Yes, yes, we know. This is supposed to be musicOMH, not ukulelesOMH.com, so we really ought to be checking out some of the bands, and not just the general madness. Come Sunday, and we’re happy to oblige.
Just past the witching hour (which you may still count as Saturday, but think birthdays rather than festivals) we catch Patrick Wolf in the BBC Introducing… tent. Red hair, mad clothes, fab music, packed tent – he’s on form, and not at all phased by the semi-naked man wearing tracksuit bottoms, formal shoes and nothing else who’s been against the barriers for every single band so far. Eek!
After Mr Wolf, we catch our rest before rising bright and breezy on Sunday with plans for the Main Stage, and all the other stages in between.. First up is Bat For Lashes, sparkly and resplendent in the late morning sunshine. You might not expect her spectral and etheral pop to work half as well as it does in the outside space, but on the other hand, can you really think she wouldn’t work anywhere? On today’s Posher Than Klaxons league: about the same, we think, confused by internationality and squash dynasty parents.
A few bars of Kitty, Daisy and Lewis (not as posh) and we had to leg it quickly to catch also the Less Posh The Wombats, who start on a barber’s shop trio harmony then launch into a truly fab set of quirky urban anecdotes in song and carry them on in the between song banter. Dan the drummer gets into full swing as drag alter-ego Lindsay, giving up only towards the end, when his wig gets too much for him.
And then…. just in case all this dressing up, neon, fun and frivolity was getting too much, it’s time for the return of our favourite Bestival heroes and future husband, iLiKETRAiNS. Yes, they’re wearing all black (this time with funeral armbands).
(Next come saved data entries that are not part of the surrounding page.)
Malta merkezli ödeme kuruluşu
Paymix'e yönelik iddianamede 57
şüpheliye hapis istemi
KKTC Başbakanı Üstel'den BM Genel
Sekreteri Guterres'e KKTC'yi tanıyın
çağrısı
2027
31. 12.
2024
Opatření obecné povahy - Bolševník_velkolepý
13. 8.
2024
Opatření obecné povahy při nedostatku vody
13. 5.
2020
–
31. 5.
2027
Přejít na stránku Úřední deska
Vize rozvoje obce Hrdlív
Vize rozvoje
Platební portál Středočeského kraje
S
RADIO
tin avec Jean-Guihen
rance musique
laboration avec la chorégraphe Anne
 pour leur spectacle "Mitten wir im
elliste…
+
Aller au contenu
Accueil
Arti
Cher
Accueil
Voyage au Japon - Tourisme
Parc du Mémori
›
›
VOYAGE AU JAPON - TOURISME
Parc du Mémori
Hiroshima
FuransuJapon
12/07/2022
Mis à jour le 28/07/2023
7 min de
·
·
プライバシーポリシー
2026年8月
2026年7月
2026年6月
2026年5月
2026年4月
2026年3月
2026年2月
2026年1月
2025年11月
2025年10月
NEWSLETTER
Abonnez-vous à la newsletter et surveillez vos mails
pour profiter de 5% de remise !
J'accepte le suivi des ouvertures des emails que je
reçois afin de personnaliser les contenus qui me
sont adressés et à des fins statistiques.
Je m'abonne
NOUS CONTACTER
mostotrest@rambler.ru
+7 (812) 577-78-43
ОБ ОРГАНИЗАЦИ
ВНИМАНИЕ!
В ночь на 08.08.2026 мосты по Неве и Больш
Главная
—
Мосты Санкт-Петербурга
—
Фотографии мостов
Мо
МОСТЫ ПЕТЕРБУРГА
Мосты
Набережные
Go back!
Yes, their songs are all about misery and failure and despair. Yes, their music is doom-laded bass-heavy dirges and yes, they are the best band of Bestival again. We love iLiKETRAiNS, just as much this year as we did the last time.
After that, we feel the need for a sit down and reminder of all things terribly English, so it’s up to the village for tea and cakes at the Womens’ Institute, then back down to the main valley for proper afternoon tea in the Tea Garden where not only do we get jam and scones, but also Suggs sitting at the next table. The only thing ‘ruining’ an English idyll a lyric by The Kinks would be proud of is the Beastie Boys DJ set in the background but, if you ask us, it’s a small price to pay.
After tea, it’s time for Kate Nash, such a lovely English rose of a singer (albeit a rather potty mouthed one) that she seems the perfect choice for a warm Sunday afternoon slot as the evening kicks in. Seated at a piano adorned with a teapot, we can’t help but notice that her accent is rather cranked up on the songs compared with the between-song banter, mind, but overall we do think she’s probably well Less Posh Than Klaxons
If we’re wrong about her, we certainly aren’t about the next offering, Gossip and Beth ‘Trailers R Us’ Ditto, who despite being almost appropriately dressed for once, if you forget the lack of proper knickers under her gold lame poncho, still feels the need to belch every so often when she feels like it, just to remind anyone still in doubt that she is very much Less Posh Than Klaxons.
If seeing the sight of her huge wobbly arse on a large screen doesn’t put you off, you probably would have enjoyed a set that included covers of George Michael‘s Careless Whisper and Aaliyah‘s Are You That Somebody, a homage to Bikini Kill and a mash-up of Standing In The Way Of Control with We Are The Champions. But why oh why could she not get to the end of the set without stripping down to her underwear? It’s just wrong.
We’re so shocked that we need to go and have a nice sit down (via the backstage loos, to which Kate Nash has to be escorted by her minder. No-one protects us!). Sadly, nowhere is safe. Next to us in the SOS Internet Services Cafe press area is a photographer sorting out pictures of Ms Ditto in tight black ill-fitting lycra. Ugghh! Please, no.
It’ll take more than a nice cup of tea and more cakes to get over this one, even though on the other side of the tent we can hear Primal Scream (less Posh than Rab C Nesbitt, let alone Klaxons) making a rather rockin’ noise and no doubt getting the crowd boogie-ing along. Ah well, we’d better head out and join them. After that, we’re off to find some food, chill out in the last hurrah of the 24 Hour Field, head to The Orb to chill out as the festival strandles midnight and then, sadly, it’ll be home time once again.
Until next year, that is. Just remember, Bestival has better weather than Glastonbury, friendlier security staff, more dressing up and certainly more tea and cakes. Yes, over all, we’d say that on our new festival barometer, it’s probably even Posher Than Klaxons.